握った手を頬から下に下ろして恋人つなぎをした隙に、芽衣子の唇に柔らかくキスをした。
芽衣子はビックリした顔をしたけど、ふふっとすぐに照れ笑いをした。
「…行きますか」
「…うん!」
こうしてやっと、俺達は雪まつりの景色の中へ溶けていった。
雪まつり当日にふたりで歩く事、ずっと叶えたかった。ゆっくりゆっくり歩いて、完成された雪像たちを感嘆の眼差しで芽衣子と眺めた。

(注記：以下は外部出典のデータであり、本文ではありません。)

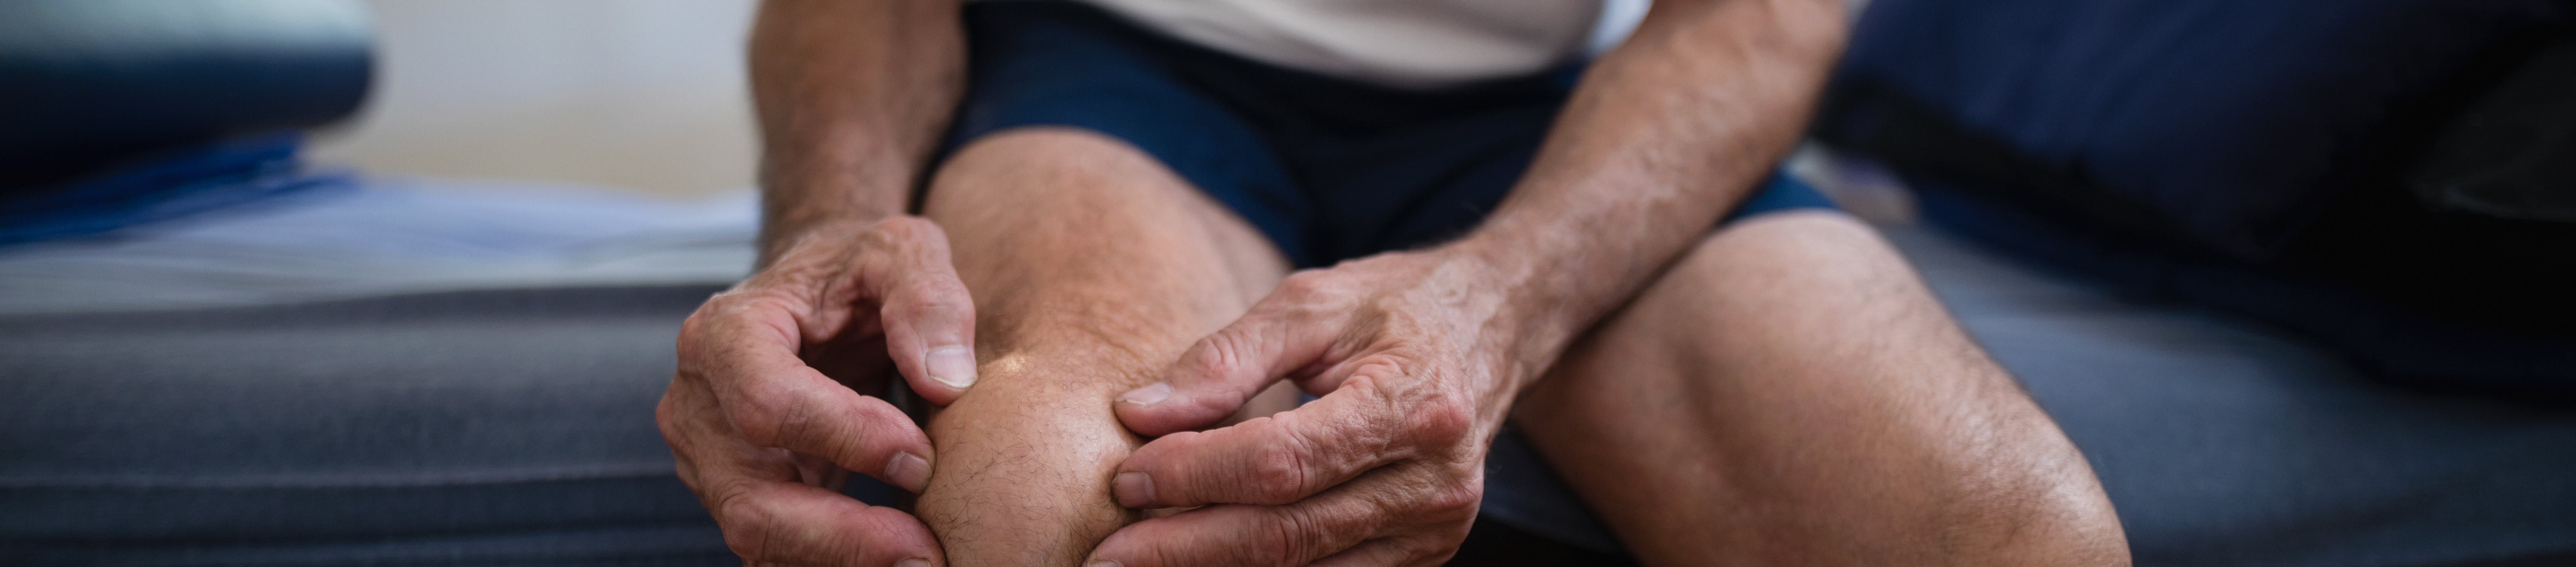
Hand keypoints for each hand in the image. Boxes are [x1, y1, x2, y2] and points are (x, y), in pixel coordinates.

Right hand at [657, 216, 979, 566]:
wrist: (816, 294)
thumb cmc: (856, 269)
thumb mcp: (900, 251)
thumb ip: (928, 299)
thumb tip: (946, 383)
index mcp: (724, 333)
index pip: (769, 404)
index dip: (847, 439)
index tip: (922, 456)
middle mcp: (698, 403)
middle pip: (752, 499)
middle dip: (843, 536)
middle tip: (926, 552)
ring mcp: (708, 458)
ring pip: (759, 537)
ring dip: (842, 558)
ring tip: (921, 558)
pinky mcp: (735, 492)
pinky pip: (774, 546)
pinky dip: (835, 558)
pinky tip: (893, 553)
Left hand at [1091, 247, 1542, 566]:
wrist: (1496, 324)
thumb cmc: (1393, 305)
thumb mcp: (1311, 301)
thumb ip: (1225, 358)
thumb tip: (1137, 413)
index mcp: (1411, 406)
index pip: (1282, 462)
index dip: (1195, 477)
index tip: (1124, 479)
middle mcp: (1434, 482)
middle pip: (1287, 535)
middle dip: (1184, 549)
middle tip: (1104, 557)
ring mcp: (1437, 529)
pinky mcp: (1426, 555)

どこかお店に入ってゆっくりごはんを、というのも時間が勿体無くて、
「ねえ一幸、いいにおいがする。あっ、こっちもおいしそう!」
芽衣子も通り沿いに並ぶ屋台に無邪気に目移りするので、買っては食べ、買っては食べを繰り返した。
今日は色んな事があったけど、芽衣子が隣で笑ってくれるだけで…それだけでなんかいい。

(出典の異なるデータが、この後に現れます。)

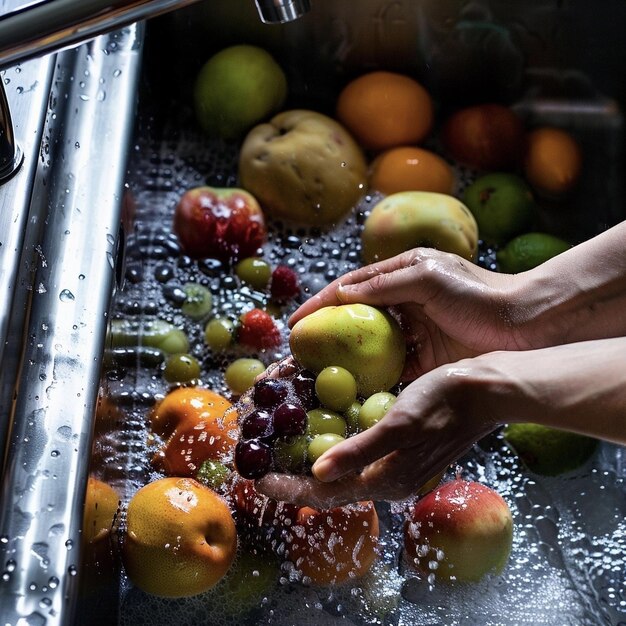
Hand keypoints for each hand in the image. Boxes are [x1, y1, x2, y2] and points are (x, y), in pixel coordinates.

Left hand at [257, 355, 496, 507]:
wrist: (486, 392)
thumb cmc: (444, 403)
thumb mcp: (399, 424)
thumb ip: (359, 453)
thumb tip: (318, 473)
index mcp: (386, 479)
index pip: (326, 494)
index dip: (289, 490)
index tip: (257, 481)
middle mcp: (388, 478)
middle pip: (331, 488)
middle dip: (295, 480)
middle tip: (262, 466)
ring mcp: (395, 465)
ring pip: (342, 473)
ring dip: (310, 465)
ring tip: (282, 451)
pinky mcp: (401, 449)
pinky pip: (356, 457)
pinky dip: (332, 450)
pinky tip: (321, 433)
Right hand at [289, 248, 531, 378]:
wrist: (524, 325)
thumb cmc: (478, 294)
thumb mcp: (427, 277)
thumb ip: (385, 283)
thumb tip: (343, 293)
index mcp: (402, 274)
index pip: (351, 288)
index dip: (321, 303)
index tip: (294, 322)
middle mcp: (403, 302)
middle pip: (356, 319)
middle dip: (328, 334)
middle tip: (300, 353)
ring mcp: (414, 332)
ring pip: (371, 346)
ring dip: (347, 359)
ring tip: (319, 376)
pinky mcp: (427, 358)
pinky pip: (393, 369)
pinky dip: (375, 378)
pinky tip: (356, 391)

やがて…通りを歩く人もまばらになって、俺達は会場の端っこまで辿り着いた。
「…全部見きっちゃったね」
「うん…今何時?」
「えっと…午後10時18分。
一幸、明日から出張だよね? 早く帰って寝ないと…
ケンジさんが、連絡くれたら迎えにいくって言ってくれてたから、一幸も乗って家まで送って貰おう」
そうだった。
じゃあ、芽衣子との時間…
これで終わり…
……
……
「ちょっと、待って、芽衣子」
スマホで電話を掛けようとしている芽衣子の腕を咄嗟に取った。
「うん?」
「電話して」
「? うん、今ヤスコん家に掛けるとこ…」
「今日は帰らないって言って。
…俺の部屋に来てよ…」
俺が熱っぽく言ったのを、芽衣子はスマホを耳に宛てたまま頬をめいっぱいに赤く染めて、こくりと受け止めた。
そして、電話が通じて「もしもしヤスコ? あのね…」と、腕を掴む俺の手の上にふわりと手を重ねながら、電話の向こうの靖子に話した。
…ずっと一緒にいたいよ、芽衣子。
芽衣子との結婚を明確に思い描くようになったのはきっと…この日からだ。